Les pôles d’échanges envisagés mettront-ils fin définitivement aux gares anarchiques ?

Oui, définitivement ! Les pôles d’échanges ont pour vocation de permettre une meilleure gestion de l’offre de transport en organisant et fournissant les statistiques sur les départs et arrivées dans chaque commune. Nous travaillons donc en collaboration avec les col­lectivités qui sont-elles- mêmes représentées au sein du Conseil stratégique et des Commissions consulta­tives Permanentes de l’A- MUGA. Vous avez d’ailleurs l’exemple de Koumassi où on ne peut plus charger les véhicules de transport en commun dans des gares an­archiques çà et là dans les rues. Notre objectif est que toute la ville d’Abidjan devienne ainsi ou mieux. Cette ambition est portée par l’AMUGA qui se donne les moyens d’y parvenir, en étroite collaboration avec routes les parties prenantes des transports urbains. Vous savez, la collaboration avec les collectivités est capitale, en raison de leurs missions et du fait que la question des transports est également celle du fonctionnement de la ville elle-même.

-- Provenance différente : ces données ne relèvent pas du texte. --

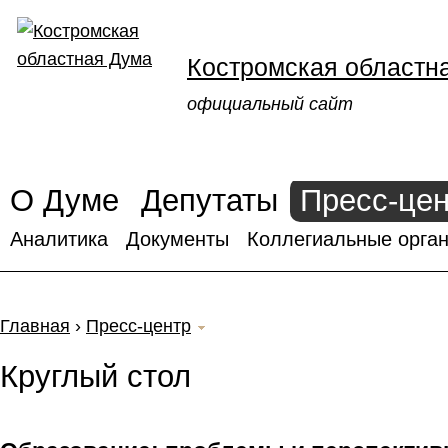
Костромская областн
официальный сайт
О Думе
Депутаты
Пресс-це
Аналитика
Документы
Коллегиальные орган
Главная
›
Пресс-центр
Круглый стол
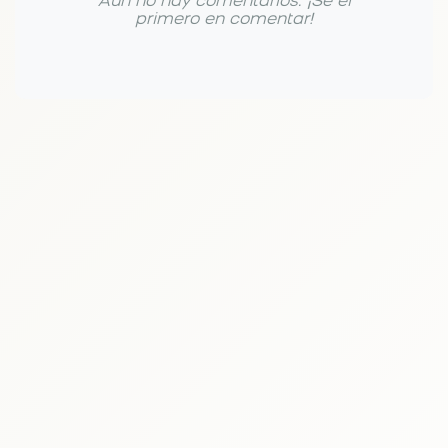
Aún no hay comentarios. ¡Sé el
primero en comentar!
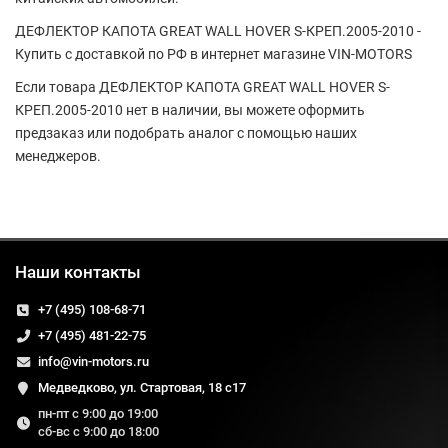
ДЕФЛЕКТОР КАПОТА GREAT WALL HOVER S-КРЕП.2005-2010 -
Купить с доставкой по РФ в интернет магазине VIN-MOTORS
Если товара ДЕФЛЕКТОР КАПОТА GREAT WALL HOVER S-
КРЕП.2005-2010 нет в наличии, вы можете оформить
предзаказ или подобрать аналог с помощью наших
менеджеров.
Наши контакты
+7 (495) 108-68-71
+7 (495) 481-22-75
info@vin-motors.ru
Медведково, ул. Стартовая, 18 с17
пн-пт с 9:00 до 19:00
сб-вс с 9:00 до 18:00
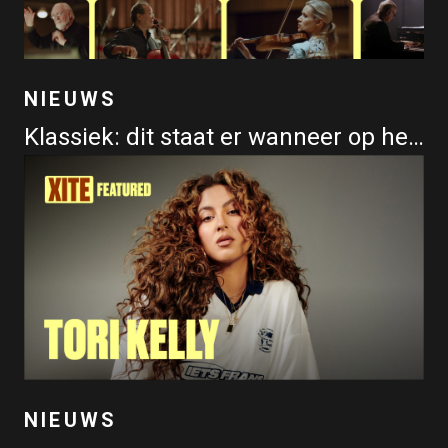
NIEUWS
Klassiek: dit staat er wanneer op het programma
NIEUWS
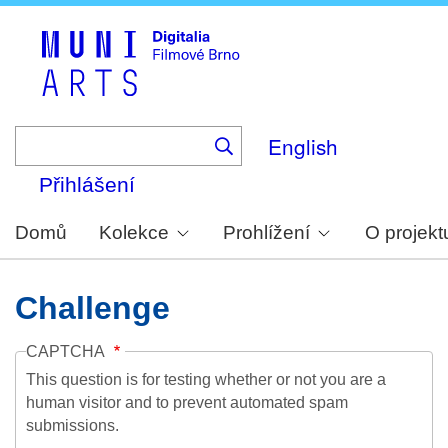
Skip
to
main
content
English
Přihlášení
Domů
Kolekce
Prohlížení
O projekt
Challenge
CAPTCHA
This question is for testing whether or not you are a
human visitor and to prevent automated spam
submissions.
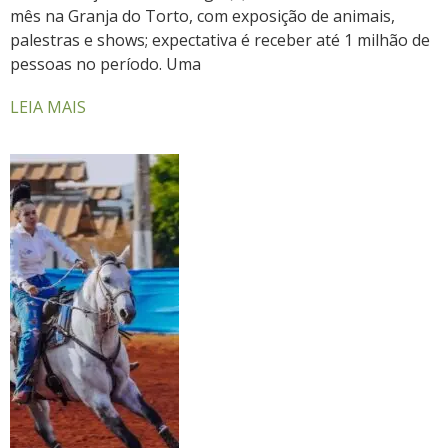
mês na Granja do Torto, com exposição de animais,
palestras e shows; expectativa é receber até 1 milhão de
pessoas no período. Uma
LEIA MAIS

Vous étiez, récemment, en tournée à la rencontre des acteurs des transports du grand Abidjan. Quel en était l’objectif ?

Nous rappelons que cette tournée a débuté à partir du dernier trimestre de 2020 et visait d’abord à rencontrer les acteurs institutionnels, les entités de l’Etat, les col­lectivités et les faîtières d’as­sociation de transporteurs pour leur expliquer nos mis­sions établir un cadre de concertation. Et à partir de juin, nous avons entrepris d’aller encore dans chaque commune pour rencontrer les acteurs eux-mêmes pour leur expliquer nos missions, nos projets, la vision du Gouvernement. Ça a surtout comporté d’ex­cellentes séances de ques­tions-réponses. A priori nous pensons que le message est bien passé car nos échanges ont été directs et francs. Les acteurs du transport n’ont pas manqué de présenter les inquiétudes qu’ils avaient par rapport aux nouveaux modes comme le métro et les BRT. Nous les avons rassurés car la vision de l’E­tat est de construire un sys­tème de transport multimodal, intégré dans un esprit de complémentarité.

Parlant de synergie avec les collectivités, vous avez signé un mémorandum d’entente avec la mairie de Cocody pour mettre en place une brigade de mobilité. Si les projets structurants que vous avez énoncés sont réalisés, cette brigade sera-t-elle encore nécessaire ?

Oui elle le sera. Aujourd’hui sur l’ensemble des grands axes il y a des embouteil­lages. Le but c’est de pou­voir fluidifier les différents carrefours dans l’immédiat en attendant les projets struc­turants. Il est clair que le réseau structurant n’est pas le seul de la ville, la popu­lation habite à l’intérieur des quartiers. Si le réseau structurant devenait fluide, la brigade de mobilité aurait donc toujours sa raison d’être car les voies de quartiers vont toujours de­voir être fluidifiées. Aussi convient-il d’indiquer que la brigade de mobilité ne fera pas que de la régulation de trafic. Elle peut aider pour les accidents, pour la mise en œuvre des plans de circulation des projets de construction d’infrastructures de transport, etc.

Est-ce à dire qu’une fois ces projets réalisés, nous n’aurons plus besoin de Gbaka, Woro woro » ?

On en aura besoin mais peut-être pas sur les mêmes lignes ou les mêmes longueurs de trajets. D’abord ce ne sont pas toutes les lignes de trans­port en commun qui devi­ennent des BRT. On va en effet améliorer leurs condi­tions de fonctionnement. Les lignes de transport en commun en site propre sont par définition des lignes à haut débit de passagers, mais sont des lignes rigides. Les premiers et derniers kilo­mètres se font donc avec d’autres modes ou services de transports. C’est là que la complémentarité aura tout son sens dans le système que nous sommes en train de construire.